- _INFORMATION PROVIDED_
───
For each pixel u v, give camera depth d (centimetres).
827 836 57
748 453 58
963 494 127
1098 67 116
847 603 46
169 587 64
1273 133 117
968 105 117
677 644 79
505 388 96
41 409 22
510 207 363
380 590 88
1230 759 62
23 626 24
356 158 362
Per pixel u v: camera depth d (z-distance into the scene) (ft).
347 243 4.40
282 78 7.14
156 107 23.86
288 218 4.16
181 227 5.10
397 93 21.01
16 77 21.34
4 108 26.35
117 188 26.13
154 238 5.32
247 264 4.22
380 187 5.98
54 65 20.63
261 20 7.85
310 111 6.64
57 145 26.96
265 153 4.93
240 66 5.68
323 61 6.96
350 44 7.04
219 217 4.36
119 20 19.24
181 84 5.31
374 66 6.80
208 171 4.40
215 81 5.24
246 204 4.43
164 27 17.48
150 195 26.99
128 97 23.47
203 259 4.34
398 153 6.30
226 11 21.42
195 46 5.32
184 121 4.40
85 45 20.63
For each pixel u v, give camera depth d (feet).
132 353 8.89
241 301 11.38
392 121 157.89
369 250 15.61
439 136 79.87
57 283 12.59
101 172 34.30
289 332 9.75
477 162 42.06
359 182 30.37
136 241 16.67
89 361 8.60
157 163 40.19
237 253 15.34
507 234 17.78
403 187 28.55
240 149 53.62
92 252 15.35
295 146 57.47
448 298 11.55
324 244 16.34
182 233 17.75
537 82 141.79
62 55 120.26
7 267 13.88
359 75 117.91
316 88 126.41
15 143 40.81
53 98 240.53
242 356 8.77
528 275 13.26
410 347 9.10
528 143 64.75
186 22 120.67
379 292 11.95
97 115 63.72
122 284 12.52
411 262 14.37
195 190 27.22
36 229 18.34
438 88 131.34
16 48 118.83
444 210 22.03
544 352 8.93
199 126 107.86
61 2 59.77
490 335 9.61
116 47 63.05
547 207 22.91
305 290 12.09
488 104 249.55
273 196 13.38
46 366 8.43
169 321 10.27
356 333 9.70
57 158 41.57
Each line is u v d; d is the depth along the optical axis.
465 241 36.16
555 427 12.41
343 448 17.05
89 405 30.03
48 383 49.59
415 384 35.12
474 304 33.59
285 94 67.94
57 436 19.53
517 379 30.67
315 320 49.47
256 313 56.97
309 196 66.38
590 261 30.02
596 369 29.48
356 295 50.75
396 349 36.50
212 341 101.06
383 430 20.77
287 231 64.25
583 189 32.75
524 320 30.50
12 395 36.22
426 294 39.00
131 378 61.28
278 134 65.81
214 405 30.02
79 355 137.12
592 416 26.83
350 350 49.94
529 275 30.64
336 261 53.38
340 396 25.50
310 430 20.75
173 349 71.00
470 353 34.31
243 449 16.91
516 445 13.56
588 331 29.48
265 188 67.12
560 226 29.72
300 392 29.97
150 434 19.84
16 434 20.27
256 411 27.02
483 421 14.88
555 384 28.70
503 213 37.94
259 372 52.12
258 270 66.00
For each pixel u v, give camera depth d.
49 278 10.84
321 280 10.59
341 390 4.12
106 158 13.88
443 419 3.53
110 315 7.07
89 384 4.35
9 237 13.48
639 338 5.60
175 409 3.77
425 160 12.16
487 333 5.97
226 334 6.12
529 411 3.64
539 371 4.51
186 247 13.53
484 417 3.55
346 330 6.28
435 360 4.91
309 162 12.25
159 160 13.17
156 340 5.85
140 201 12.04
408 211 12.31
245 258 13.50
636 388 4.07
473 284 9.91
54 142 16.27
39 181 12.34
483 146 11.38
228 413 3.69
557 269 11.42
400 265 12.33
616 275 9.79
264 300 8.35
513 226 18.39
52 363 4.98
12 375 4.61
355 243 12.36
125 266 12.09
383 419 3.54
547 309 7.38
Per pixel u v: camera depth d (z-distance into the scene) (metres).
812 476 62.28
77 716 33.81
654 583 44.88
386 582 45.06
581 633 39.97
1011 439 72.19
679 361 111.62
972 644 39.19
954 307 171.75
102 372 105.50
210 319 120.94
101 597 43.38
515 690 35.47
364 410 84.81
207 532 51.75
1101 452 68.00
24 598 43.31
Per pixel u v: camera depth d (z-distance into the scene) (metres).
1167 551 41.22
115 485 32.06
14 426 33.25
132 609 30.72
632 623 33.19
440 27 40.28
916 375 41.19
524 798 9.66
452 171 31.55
───
- _TASK STATEMENT_
Word for word, write out each of the records above.

- _WRITTEN RESPONSE_
For each pixel u v, give camera depth d (centimetres).
827 836 57
748 453 58
963 494 127
1098 67 116
847 603 46
169 587 64
1273 133 117
968 105 117
677 644 79
505 388 96
41 409 22
510 207 363
380 590 88
1230 759 62
23 626 24
356 158 362
Per pixel u v: camera depth d (z-distance into the scene) (ft).
347 243 4.40
282 78 7.14
156 107 23.86
288 218 4.16
181 227 5.10
397 93 21.01
16 77 21.34
4 108 26.35
117 188 26.13
154 238 5.32
247 264 4.22
380 187 5.98
54 65 20.63
261 20 7.85
310 111 6.64
57 145 26.96
265 153 4.93
240 66 5.68
323 61 6.96
350 44 7.04
219 217 4.36
119 20 19.24
181 84 5.31
374 66 6.80
208 171 4.40
215 81 5.24
246 204 4.43
164 27 17.48
150 195 26.99
128 97 23.47
203 259 4.34
398 153 6.30
226 11 21.42
195 46 5.32
184 121 4.40
85 45 20.63
For each pixel u v, give camera depth d (feet).
132 353 8.89
241 301 11.38
392 121 157.89
369 250 15.61
439 136 79.87
57 283 12.59
101 172 34.30
289 332 9.75
477 162 42.06
359 182 30.37
136 241 16.67
89 361 8.60
157 163 40.19
237 253 15.34
507 234 17.78
403 187 28.55
240 149 53.62
92 252 15.35
295 146 57.47
448 298 11.55
324 244 16.34
182 233 17.75
537 82 141.79
62 55 120.26
7 267 13.88
359 75 117.91
316 88 126.41
15 143 40.81
53 98 240.53
242 356 8.77
528 275 13.26
410 347 9.10
528 143 64.75
186 22 120.67
379 292 11.95
97 115 63.72
122 284 12.52
411 262 14.37
195 190 27.22
36 229 18.34
438 88 131.34
16 48 118.83
444 210 22.03
544 352 8.93
199 126 107.86
61 2 59.77
490 335 9.61
116 47 63.05
547 207 22.91
305 290 12.09
488 104 249.55
273 196 13.38
46 366 8.43
169 321 10.27
356 333 9.70
57 158 41.57
Each line is u v d; d is the depth along the optical axis.
465 241 36.16
555 427 12.41
343 448 17.05
89 405 30.03
48 383 49.59
415 384 35.12
474 304 33.59
285 94 67.94
57 436 19.53
517 379 30.67
315 320 49.47
256 313 56.97
309 196 66.38
590 261 30.02
596 369 29.48
356 295 50.75
396 349 36.50
212 341 101.06
383 430 20.77
287 231 64.25
583 189 32.75
524 320 30.50
12 395 36.22
426 294 39.00
131 378 61.28
278 134 65.81
214 405 30.02
79 355 137.12
592 416 26.83
350 350 49.94
529 275 30.64
336 261 53.38
340 396 25.50
310 430 20.75
173 349 71.00
470 353 34.31
243 449 16.91
516 445 13.56
588 331 29.48
265 188 67.12
560 226 29.72
300 392 29.97
150 434 19.84
16 434 20.27
256 411 27.02
483 421 14.88
555 384 28.70
503 213 37.94
259 372 52.12
258 270 66.00
For each pixel u v, give camera depth d.
49 278 10.84
321 280 10.59
341 390 4.12
106 158 13.88
443 419 3.53
110 315 7.07
89 384 4.35
9 237 13.48
639 338 5.60
175 409 3.77
425 160 12.16
487 333 5.97
226 334 6.12
529 411 3.64
539 371 4.51
186 247 13.53
484 417 3.55
346 330 6.28
435 360 4.91
309 162 12.25
159 160 13.17
156 340 5.85
140 201 12.04
408 211 12.31
245 258 13.50
636 388 4.07
473 284 9.91
54 142 16.27
39 181 12.34
483 146 11.38
228 413 3.69
557 269 11.42
400 265 12.33
616 275 9.79
264 300 8.35
513 226 18.39
52 363 4.98
12 375 4.61
355 243 12.36
125 266 12.09
383 419 3.54
547 309 7.38
Per pixel u v: camera depth d (z-distance into the scene) (metres).
812 476 62.28
77 716 33.81
654 583 44.88
386 582 45.06
581 633 39.97
1011 439 72.19
679 361 111.62
972 644 39.19
954 307 171.75
102 372 105.50
210 319 120.94
101 597 43.38
515 690 35.47
364 410 84.81
207 532 51.75
1101 452 68.00
24 598 43.31
Per pixel u v: camera depth d (z-distance into the scene) (metres).
1167 551 41.22
115 485 32.06
14 426 33.25
132 609 30.72
632 623 33.19
440 27 40.28
916 375 41.19
524 798 9.66
452 171 31.55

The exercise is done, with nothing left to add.